# DATA PROVIDED:
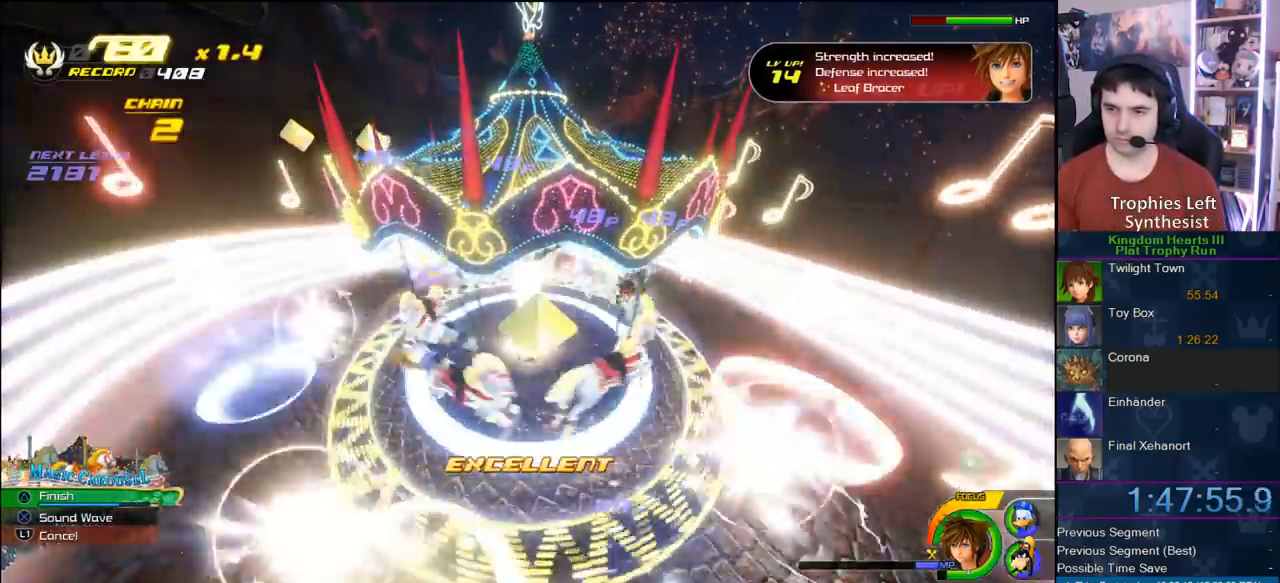
{"dt_ms": 500, "buttons": ["CIRCLE"], "left_stick": "center", "right_stick": "center", "events": [[450, "CIRCLE", "down"]]}
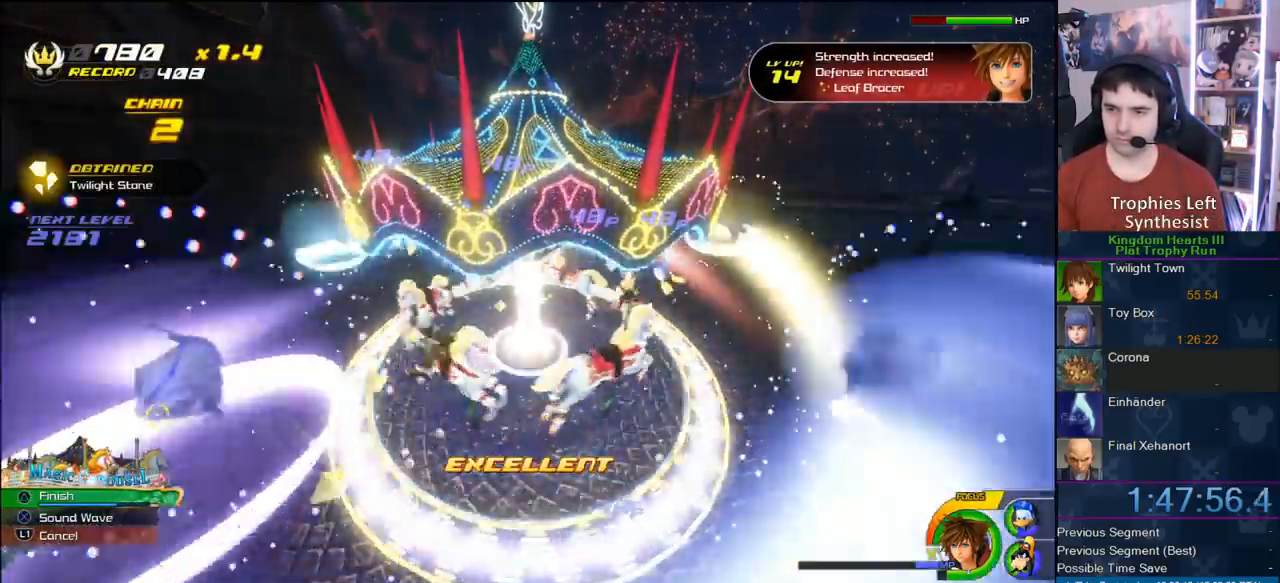
{"dt_ms": 500, "buttons": [], "left_stick": "center", "right_stick": "center", "events": [[117, "CIRCLE", "up"]]}
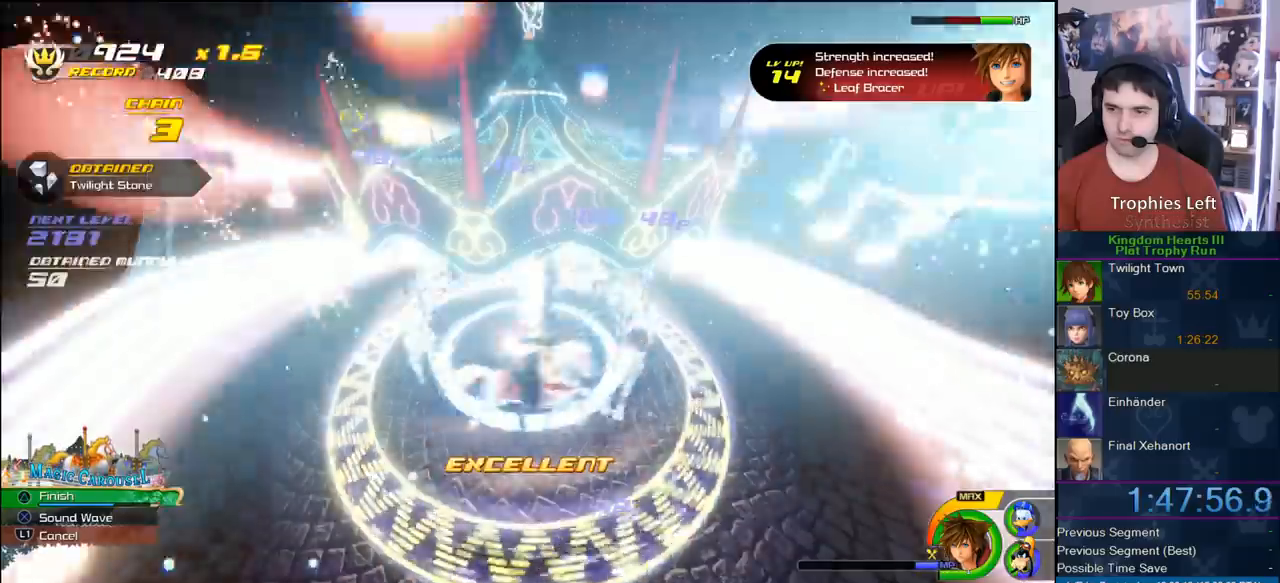
{"dt_ms": 500, "buttons": [], "left_stick": "center", "right_stick": "center", "events": []}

# AIM OF THE TASK:
Word for word, repeat the data above with the pictures left out.

# ANSWER SPACE:
{"dt_ms": 500, "buttons": ["CIRCLE"], "left_stick": "center", "right_stick": "center", "events": [[450, "CIRCLE", "down"]]}
{"dt_ms": 500, "buttons": [], "left_stick": "center", "right_stick": "center", "events": [[117, "CIRCLE", "up"]]}
{"dt_ms": 500, "buttons": [], "left_stick": "center", "right_stick": "center", "events": []}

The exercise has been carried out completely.